What should users expect from ARM devices? In a private demo, Qualcomm showed off the second public Windows 8 build of its reference system, this time showing that the connected standby feature was enabled, even for connectivity like AT&T 4G LTE. Connected standby, a new state that powers down the system in a way that you can resume immediately, will enable 4G Windows 8 tablets to save power and extend battery life, for example.
“Microsoft has discussed this new [to its OS] concept of always on, always connected. We see this as a marriage of smartphone functionality and computing,” says Qualcomm’s Steve Horton, director of software and product management. “The content you care about will be active, and you will be able to program it, and it will be able to be fed.”
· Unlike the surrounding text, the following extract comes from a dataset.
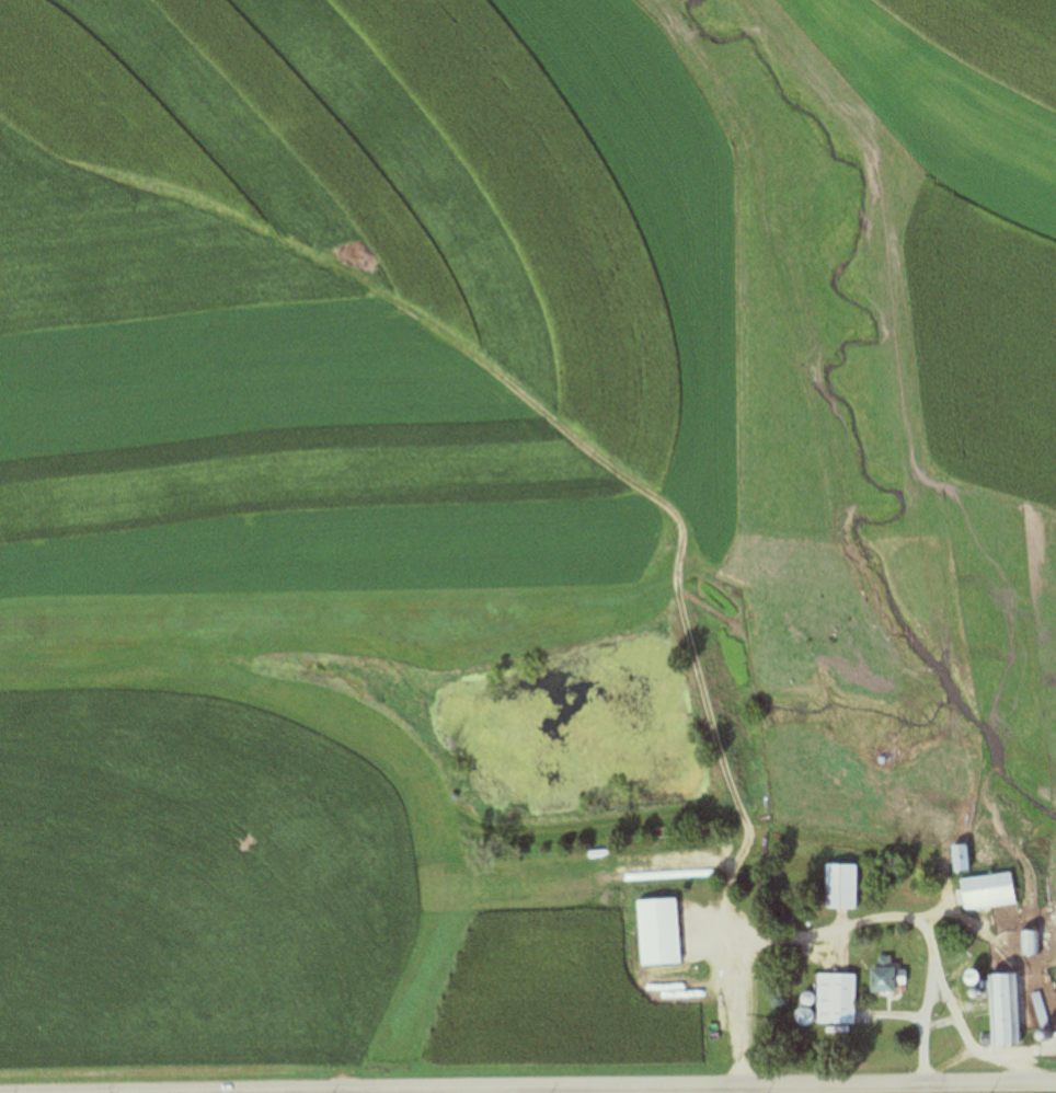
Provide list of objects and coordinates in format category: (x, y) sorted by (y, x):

While tablet makers were mum when asked how ARM platforms will influence their tablet designs, the use of ARM will no doubt keep things interesting. In a previous conversation at BUILD, Horton noted that with ARM chips, there’s no restriction on form factor beyond the fact that Microsoft is asking hardware OEMs to stick to displays with 16:9 aspect ratio to match the optimal screen size for the new Windows 8 Metro interface.
When asked about Windows 8 tablets using ARM, for example, Senior Designer Junghwan Hong and Principal Designer Sangwon Yoon, the Samsung designers involved in creating the gorgeous, lightweight Series 9 laptop, shied away from specifics, but admitted that the prospect of ARM presents a new design opportunity and challenge.
“As designers, we are studying ARM,” Yoon says. “ We have a lot of different form factors for ARM devices. ARM has no fans, so for designers, that’s a good feature.” One logistical challenge: ARM tablets will likely carry relatively low prices, which “means we cannot use fancy materials. But they have to look good. That’s a challenge.”
And it’s likely not the only challenge for Windows 8 tablets. Even without any solid teasers at CES, 2012 promises to shape into an interesting year for tablets running Microsoft’s next operating system refresh.